What is your overall publish throughput and what is the average message size? Pub/Sub can deliver up to 10 MB/s per stream, though load will be balanced across streams so you may not see any individual stream saturated if you have many open.
What do you see for the subscription/oldest_unacked_message_age
and the subscription/num_undelivered_messages
metrics? If you don't see a backlog for the latter then your subscribers are generally keeping up with the publish throughput.
You can also configure maxOutstandingElementCount
to 5000
and maxOutstandingByteCount
to 5000 * 700
: are your clients hitting these limits and getting flow controlled?
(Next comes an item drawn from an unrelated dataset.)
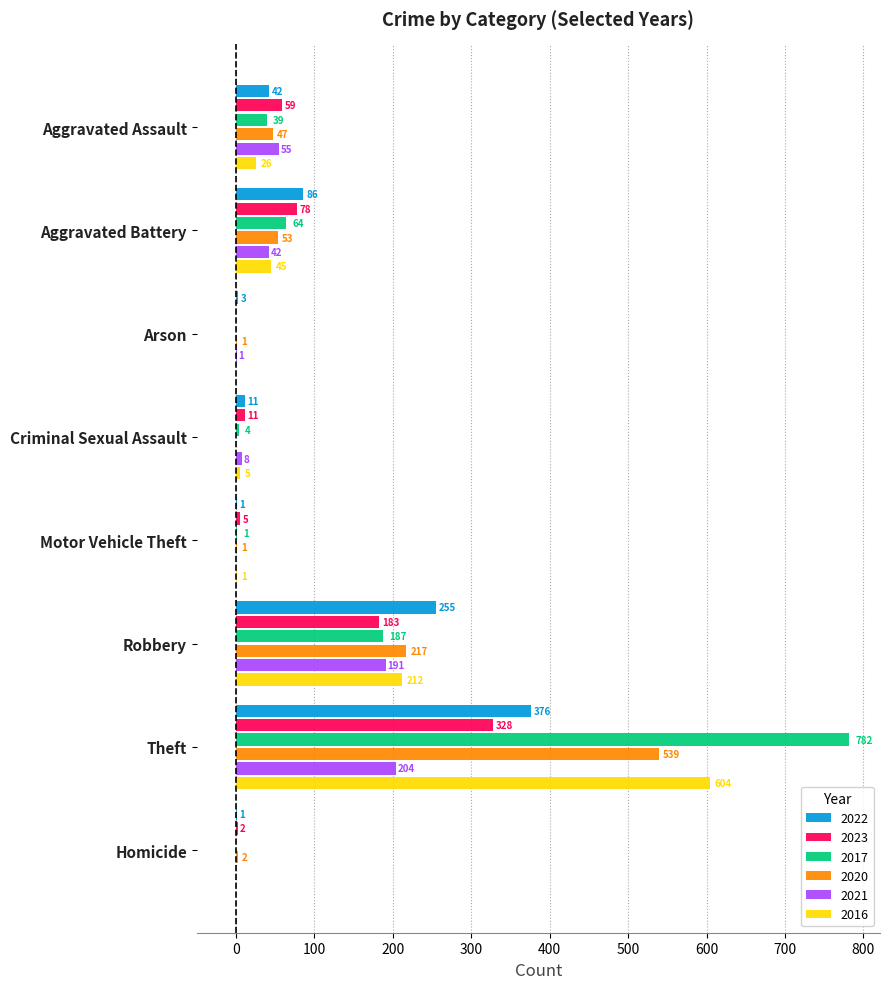

Which series changed the most between Aggravated Assault and Criminal Sexual Assault?

2023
You can check whether your streams are flow controlled with the subscription/open_streaming_pulls
metric.
but see many modifyAckDeadline requests from the GCP Pub/Sub metrics and graphs which doesn't make sense to me
Pub/Sub client libraries send ModifyAckDeadline requests upon receipt of messages, as well as periodically for unacked messages to extend their leases up to the "Maximum acknowledgment extension period", so it would be expected to see ModifyAckDeadline requests even if you are acknowledging quickly.
This page has tips on monitoring and debugging subscription health and the subscription/delivery_latency_health_score
metric can help you more easily identify factors contributing to increased delivery latency. If the metric does not indicate any issues with your subscription, you can create a support case so that someone can look at the subscription from the backend perspective.